M'n vriendin Lena en ik tongzoenen alleen nog met elk een mondkapje om. En als we seks hebben, doe ik een mondkapje rond m'n lul. M'n tienduizenden fans zullen zeggen: 'Kun je in dat geval niet beter een condoom gebruiken?' Het antwoord daarop is een volmondig 'Nee', want ik heb in een communiqué van professor Marc Van Ranst gelezen dat condooms geen moer helpen, alleen mondkapjes doen dat. Ik moet zeggen, neuken met je lul in zo'n kapje valt niet mede, en ook m'n vriendin Lena doet het liever zonder, maar ja, dat is tegenwoordig te risicovol.

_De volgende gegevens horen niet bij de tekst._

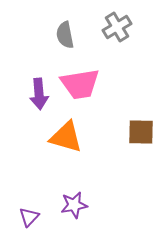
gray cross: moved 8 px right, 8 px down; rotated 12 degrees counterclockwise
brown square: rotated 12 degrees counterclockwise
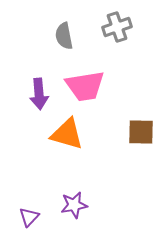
gray cross: rotated 12 degrees clockwise
gray semicircle: moved 1 px left, 1 px down
pink trapezoid: moved 5 px right, 2 px down
orange triangle: moved 1 px right, 3 px up
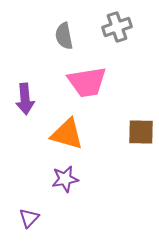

Overigens doen we ook heel andere dingen dan seks. Zo hebben we het scrabbelen herontdekt. Gisteren kwam er ambras van omdat ik het woord 'vergankenissing' had gevormd en Lena zei dat dat woord niet bestaat. Ze zocht het op en het was nergens te vinden. Maar ik zei: 'Dat woord heeft de woordenboeken niet gehaald, maar het bestaat wel. In 'Het leven en de dood in den ast' van Stijn Streuvels zegt het ene hoofdpersonage op een bepaald moment tegen het andere: 'De vergankenissing zal ons pertang assan te pakkn kriegn.'' 'Daar begrijp ik geen fuck van,' zei Lena en ze gooide het scrabblebord door het open raam in de Leie. De sfeer was gespannen en ik probeerde voor ontstressing te zorgen door op een kalmerende manier een liedje van Rage Against The Machine te zingen, waarbij ik een tof dansje uitvoerde, wat Lena op den duur vertederde, en ze kwam naar me toe met de mondkapjes. We deden die om en we tongzoenden liefdevol.

We komen praktisch nooit buiten, behalve om onze hond Aquí uit te laten. Dan valt het op dat er nog behoorlijk veel mensen rondlopen, en die laten heus niet allemaal hun hond uit. Lena en ik proberen al die pipo's op minstens vijf meter afstand te houden, maar toch zijn er die dicht naar ons toe komen en zeggen: 'Zozo, meneer Brusselmans, dat is me nogal wat met die corona. Hebt gij ook keelpijn, hoestbuien en pijn aan de borst?' Dan zeg ik: 'Nee, en als je nu niet ophoepelt, stuur ik de Turkse maffia op je af, want die trekken zich van de lockdown geen kloten aan en blijven lastige eikels zoals jij in de knieën schieten met hun Glock.' Dan zie je ze meteen hun biezen pakken. Ik ben van nature een verdraagzame, prettig in de omgang zijnde kerel, maar in tijden van corona moet men mij met rust laten.

Nadat Aquí heeft geplast en gekakt, haasten Lena en ik ons weer naar onze vier muren, waar we naar alle nieuwsuitzendingen kijken, om mogelijk te vernemen dat het coronavirus er om een moeilijk te achterhalen reden het bijltje bij heeft nedergelegd. Tot nu toe hebben we dergelijk goed nieuws nog niet vernomen. Qua voedsel en drank zitten we redelijk gebeiteld, want ik heb nog van alles in de kelder liggen dat ik in 2008 tijdens de bankencrisis heb gehamsterd, en dat eten en drinken is uiteraard zeer lang houdbaar - sommige pakken zemelen, quinoa en rijst zelfs tot in 2038. Toch vind ik het rampzalig dat de restaurants gesloten zijn en dat het ongeveer tot in september zal duren voor ik m'n gebruikelijke biefstuk friet met bearnaisesaus zal kunnen opsmikkelen. Hoe dan ook is de kans groot dat velen van ons, die thans nog gezond zijn, het virus onder de leden zullen krijgen, en dan is het afwachten: ofwel wint het virus en ga je kassiewijle, ofwel win jij en word je weder gezond. De uitkomst is een compleet raadsel, en het virus zet z'n moordende raid verder. Er is geen antidotum, en niet alleen fysiek maar ook psychisch zullen velen ten onder gaan en puur van gekte hun eigen kinderen de kop inslaan. Laten we echter rustig blijven. De natuur probeert ons te nekken, maar wij zijn, als het erop aankomt, veel sterker dan de natuur. En als we alsnog uitsterven, zullen we dat doen met een grijns op het gelaat, cynisch lachend in de smoel van de vergankenissing.